▶ **Material for the task**:
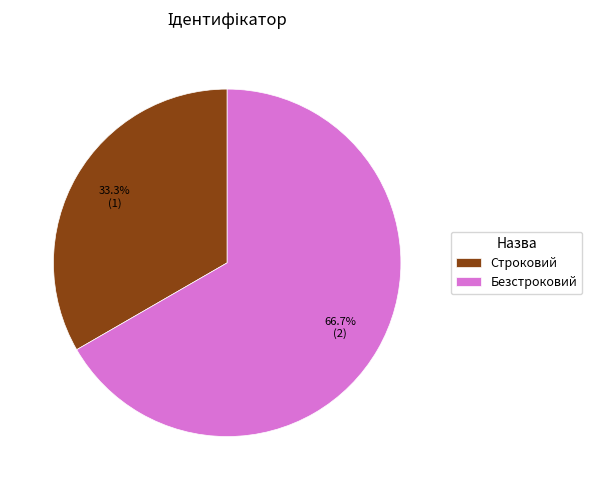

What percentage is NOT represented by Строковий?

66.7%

...

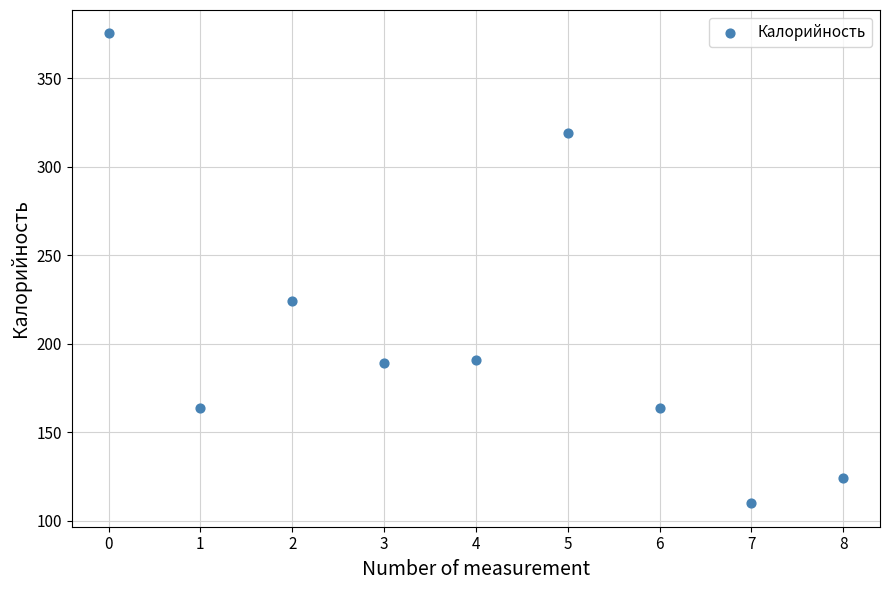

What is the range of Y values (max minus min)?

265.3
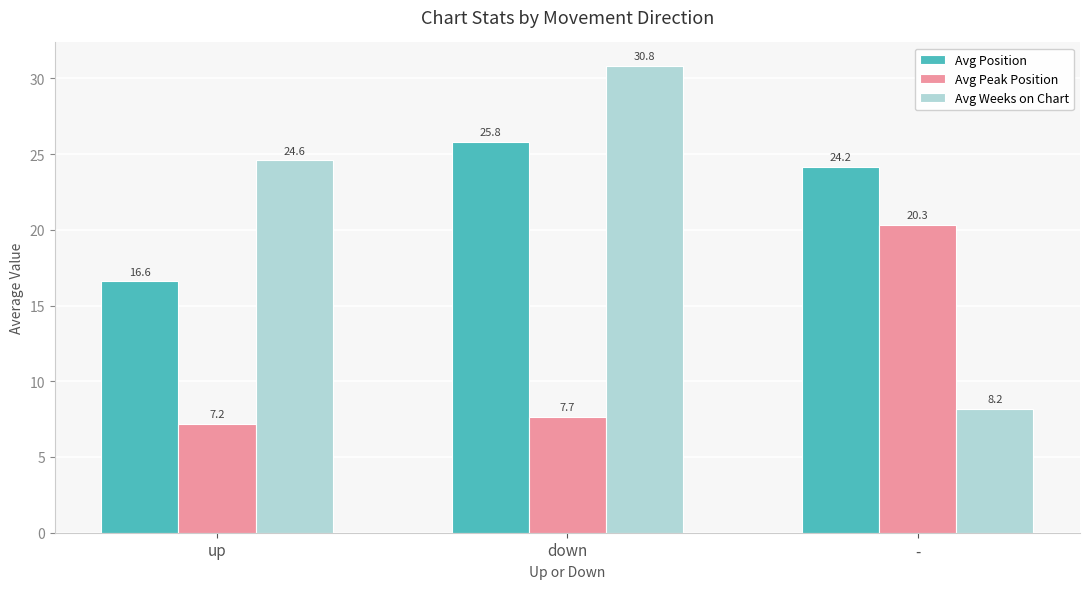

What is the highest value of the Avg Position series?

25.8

▶ **Task description**:
Gather every line in the data above that contains the string "What". Case counts.

▶ **Solution to this exercise**:
What percentage is NOT represented by Строковий?
What is the range of Y values (max minus min)?
What is the highest value of the Avg Position series?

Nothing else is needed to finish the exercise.